We are soliciting applications for a two-year postdoctoral position that will play a central role in our NSF-funded project on “Sulfur Isotope Systematics and Oxygen Fugacity Evolution in the 1257 CE Samalas Magma Reservoir, Indonesia” (see project abstract below). The selected postdoctoral scholar will be based at Queens College of the City University of New York (primary supervisors Marc-Antoine Longpré at CUNY and Adrian Fiege at the American Museum of Natural History) for year 1 and at Southern Methodist University (primary supervisor Rita Economos) for year 2. The project will be conducted in close collaboration with Céline Vidal (University of Cambridge), IPGP (France) and CVGHM (Indonesia). The postdoc’s responsibilities will include XANES, FT-IR, EPMA, and SIMS data collection and interpretation, as well as preparation of manuscripts for peer-reviewed publication.
A PhD in Earth Science or a related sub-discipline, with specialization in petrology/geochemistry, is required. Experience with melt inclusion analysis and microbeam analytical methods (e.g., EPMA, FT-IR, SIMS, LA-ICP-MS or XANES) is preferred. The start date is as soon as September 1st. We will begin considering applications on June 30th, but will accept applications until the position is filled. Applicants should send a motivation letter (1-2 pages) that includes applicable research experience, a CV with publication list, and contact information for at least two references as a single PDF document to Marc-Antoine Longpré (email@example.com).
Sulfur is the third most abundant volatile element in volcanic systems following water and CO2. Release of sulfur to the atmosphere during volcanic eruptions can perturb climate on a global scale and cause acid rain, resulting in significant environmental impact. The eruption of Mt. Samalas on Lombok Island, Indonesia, in 1257 CE generated the largest volcanic sulfur emission event of the last 2000 years. This event is coincident with a multi-year global cooling event around the beginning of the “Little Ice Age”. The central research question of this project is: how did this volcano build up so much eruptible sulfur? The scientist participants will test hypotheses of sulfur enrichment mechanisms by probing deep into sulfur’s properties and behavior within sulfides, apatites, and volcanic glasses (rapidly cooled melts) from pumice samples from this eruption. The project will utilize the most advanced analytical techniques to investigate sulfur chemistry, many of which were developed recently by participants on the research team. This project will yield new insights into the capability of magmatic systems beneath volcanoes to accumulate reservoirs of eruptible sulfur large enough to create significant global environmental impacts.

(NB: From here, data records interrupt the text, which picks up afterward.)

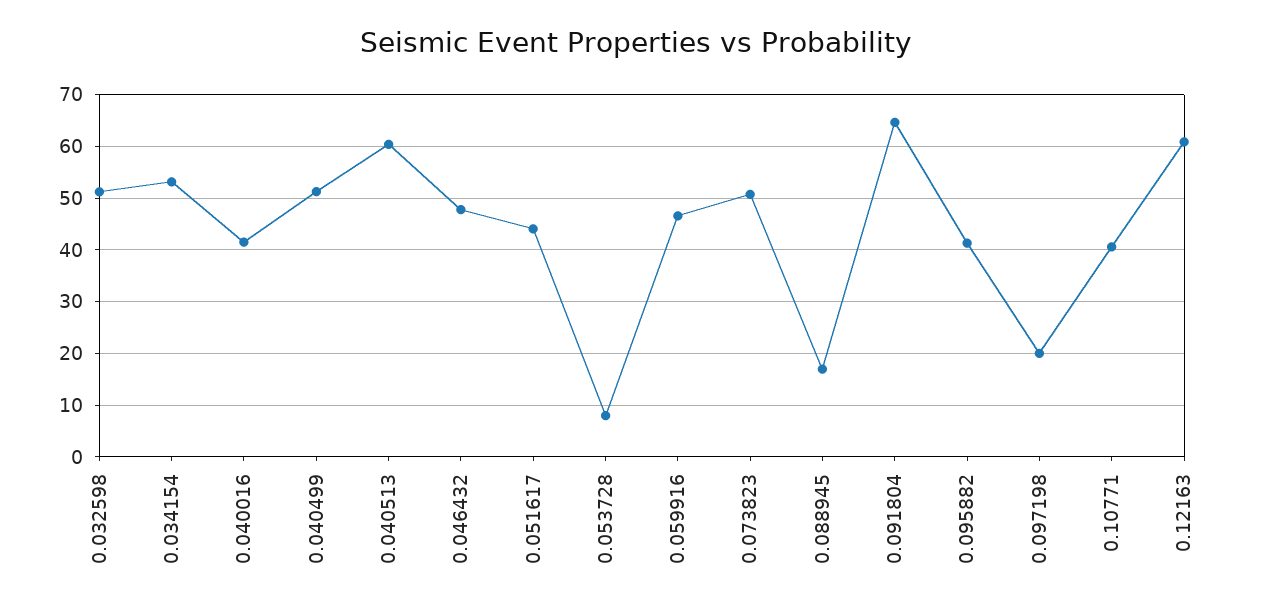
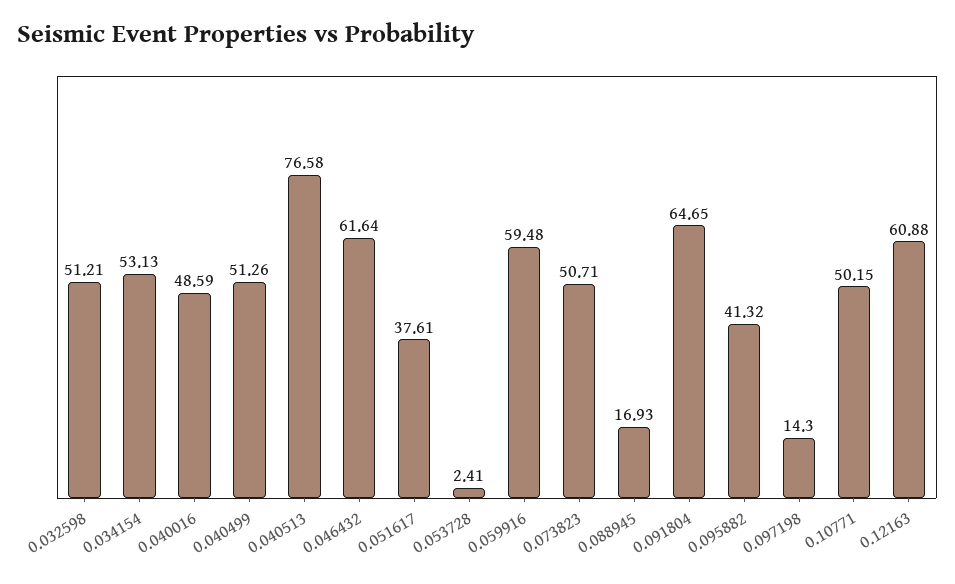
0.040016: 42 -> 48.59
0.040513: 60 -> 76.58
0.046432: 48 -> 61.64
0.051617: 44 -> 37.61
0.053728: 8 -> 2.41
0.059916: 46 -> 59.48
0.097198: 20 -> 14.3
0.10771: 40 -> 50.15

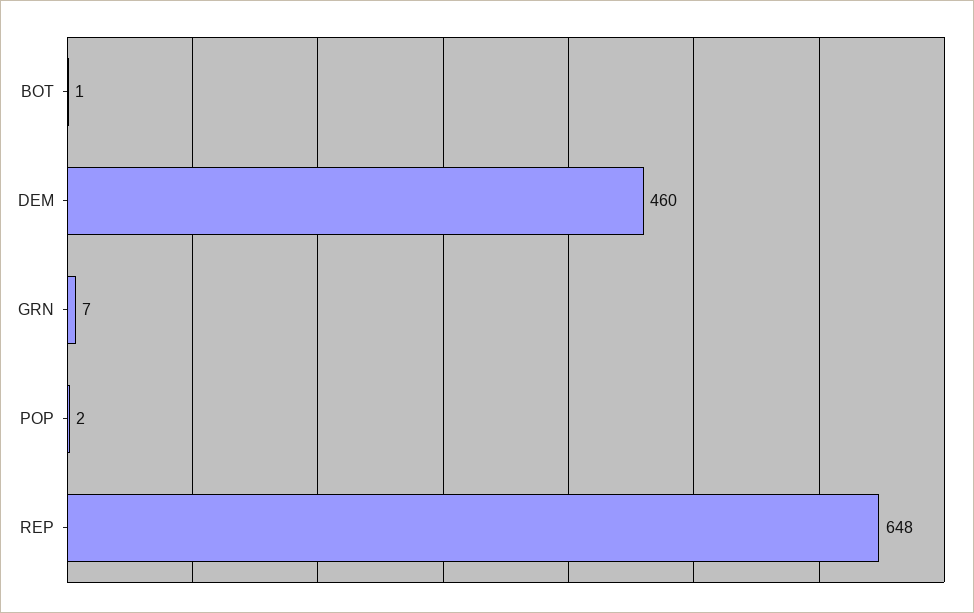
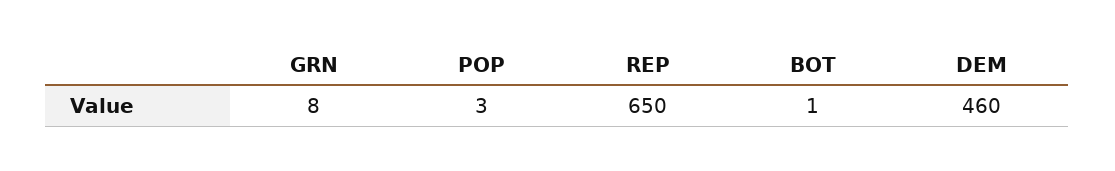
GRN: 7 -> 8
POP: 2 -> 3
REP: 648 -> 650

The project exploits the complex geochemical behavior of sulfur to track its movement from the liquid phase (silicate melt) into solid (mineral) and gas phases in magmatic systems. Sulfur is a polyvalent element that can change its valence state from S2- to S6+ over a narrow redox range relevant for terrestrial magmatic systems. This makes sulfur an excellent tracer for changes in magma redox conditions that may have played a critical role in the transport, enrichment, and release of sulfur during the 1257 Mt. Samalas eruption. The involved magmatic processes (e.g., degassing) should lead to predictable fractionations of sulfur isotopes in glasses and minerals, which will further constrain the dynamics of sulfur build-up at Samalas. The valence states of sulfur in minerals and glasses will be determined via X-ray absorption near-edge structure (XANES) spectroscopy, whereas sulfur isotope ratios will be measured by secondary ionization mass spectrometry (SIMS). This dovetailing of redox and isotope studies is a powerful new approach to addressing sulfur-related science questions. This project will serve as a blueprint for future studies of other volcanic systems and will have implications for magmatic sulfide ore-forming processes and crustal magma evolution of interest to the broader earth science community.